De denunciantes a victimarios, por Pedro Ortiz Bisso
De denunciantes a victimarios, por Pedro Ortiz Bisso
Redacción EC

Indignación, impotencia, dolor. Podríamos seguir enumerando palabras y no encontraríamos la que describa en su exacta dimensión lo que provoca el drama del , al parecer con un cable de cobre, en San Juan de Lurigancho.

El salvajismo de este sujeto confirma que la podredumbre a la que puede llegar el ser humano nunca dejará de sorprendernos. Y que más allá de cualquier frase cliché de consuelo (“más bajo no se puede caer”), siempre se puede ser peor.

No ha sido este el único caso difundido por las redes sociales y los medios tradicionales. Hace apenas dos semanas, un video mostró a una mujer cuando abofeteaba a su hija de 1 año y medio mientras la bañaba, en Ica . Y el mes pasado, gracias a otro video grabado por una transeúnte, la policía detuvo a un sujeto por golpear a su hijastro de 5 años en la calle. El agresor se encuentra encarcelado, luego de que el Poder Judicial ordenara su prisión preventiva por nueve meses.

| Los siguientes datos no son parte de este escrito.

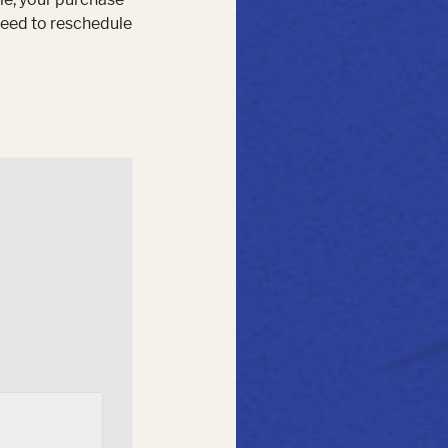
 need to reschedule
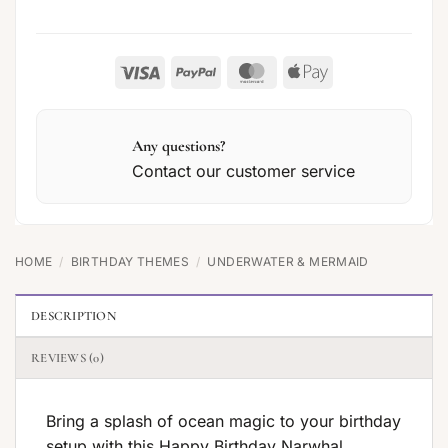
Visa
PayPal
MasterCard
Apple
Pay
Any questions?
Contact our customer service
HOME
/
BIRTHDAY THEMES
/
UNDERWATER & MERMAID
DESCRIPTION
REVIEWS (0)
Bring a splash of ocean magic to your birthday
setup with this Happy Birthday Narwhal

El daño sobre un niño agredido es inmenso. Las heridas físicas pueden curarse, pero las secuelas de los golpes emocionales pueden ser eternas. Educar a golpes es algo socialmente aceptado en nuestro país. Ocurre en  hogares de distinta condición social y en colegios, donde los profesores afectos a los coscorrones o las jaladas de patillas no son pocos. 

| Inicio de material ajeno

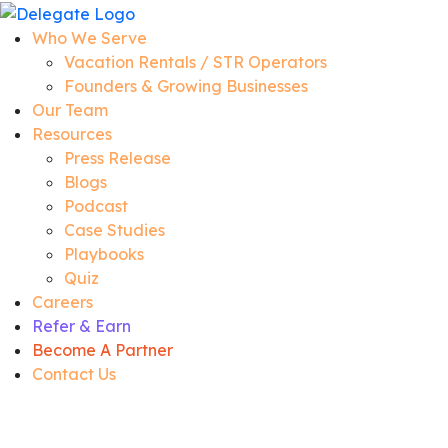
Who We Serve
Vacation Rentals / STR Operators
Founders & Growing Businesses
Our Team
Resources
Press Release
Blogs
Podcast
Case Studies
Playbooks
Quiz
Careers
Refer & Earn
Become A Partner
Contact Us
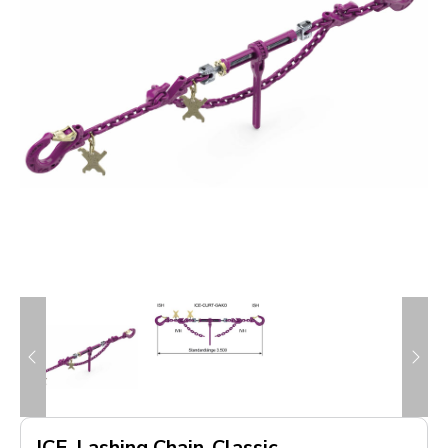
ICE-Lashing Chain-Classic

La prédica de que los niños deben ser corregidos con el diálogo y el convencimiento no tiene muchos adeptos. La última encuesta de El Comercio-Ipsos lo confirma: el 73% de limeños reconoce que alguna vez sus padres o una persona mayor le pegó cuando era niño (¿a cuántos más les habrán pegado y no querrán reconocerlo?). El 46% dice  que lo hizo una autoridad o un profesor de su colegio. Y si bien para el 85% un niño no puede recibir golpes por ningún caso, el 41% considera aceptable un palmazo en el trasero, 10% un correazo y 8% un jalón de orejas o patillas.

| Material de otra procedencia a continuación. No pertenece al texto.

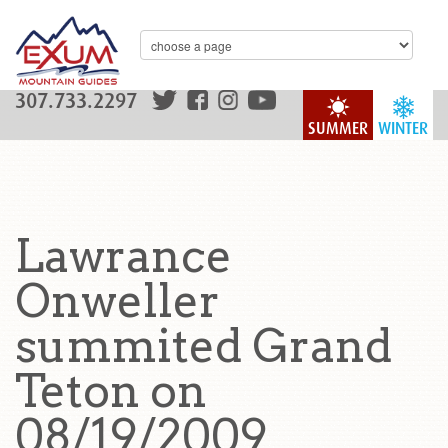
307.733.2297
SUMMER
WINTER
Lawrance
Onweller
summited Grand
Teton on
08/19/2009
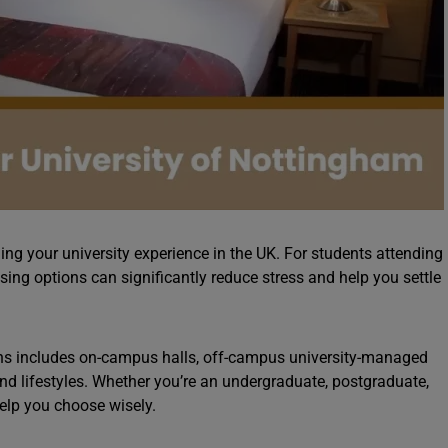
ning your university experience in the UK. For students attending
sing options can significantly reduce stress and help you settle
ns includes on-campus halls, off-campus university-managed
 and lifestyles. Whether you’re an undergraduate, postgraduate,
help you choose wisely.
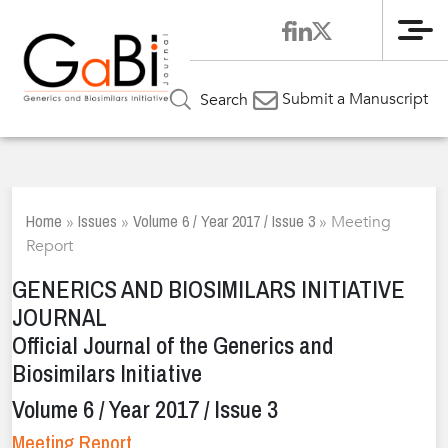
Me
Submit a Manuscript
Search
Home
Issues
Volume 6 / Year 2017 / Issue 3
»
»
»
Meeting
Report
GENERICS AND BIOSIMILARS INITIATIVE
JOURNAL
Official Journal of the Generics and
Biosimilars Initiative
Volume 6 / Year 2017 / Issue 3
Meeting Report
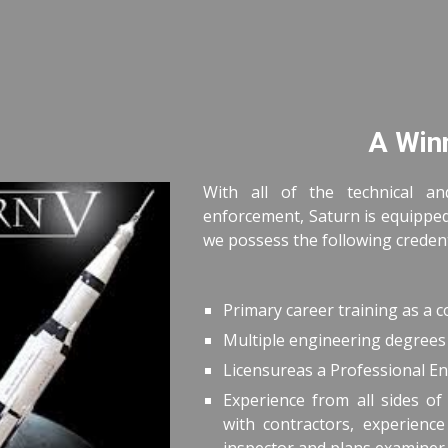
ip to main content
Skip to navigat
A Win
With all of the technical an
enforcement, Saturn is equipped 
we possess the following credenti
Primary career training as a 
Multiple engineering degrees 
Licensureas a Professional En
Experience from all sides of 
with contractors, experienc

El propio Código de los Niños y Adolescentes en su artículo 74  indica que los padres que ejercen la patria potestad pueden “corregir moderadamente” a los niños.  Ayer, en este Diario, Mayda Ramos, adjunta de la Defensoría para la Niñez y Adolescencia, decía que este punto debía ser derogado porque el adverbio “moderadamente” es tan elástico que puede generar diversas interpretaciones.

Pero hay otro aspecto que quizá porque es tan común ya no llama a sorpresa: ¿Cuántas veces ha visto la imagen del niño con su cuerpo tasajeado por los azotes repetida en los noticieros? Sí, le cubrieron el rostro, le pixelearon los ojos, ¿pero por qué repetirla una y otra vez? ¿Acaso no es también una forma de violentarlo?

La eficacia de la prensa para la denuncia se pervierte cuando se deja atenazar por el morbo. La innecesaria reiteración de estas imágenes solo consiguen alargar  –y acentuar– el dolor de la víctima y de su entorno.  ¿Así los estamos defendiendo? 
Casos como este deberían llevar a un sector de la prensa del país a hacer una revisión de cómo está realizando su trabajo. En ocasiones, la línea entre denunciante y victimario puede volverse muy difusa.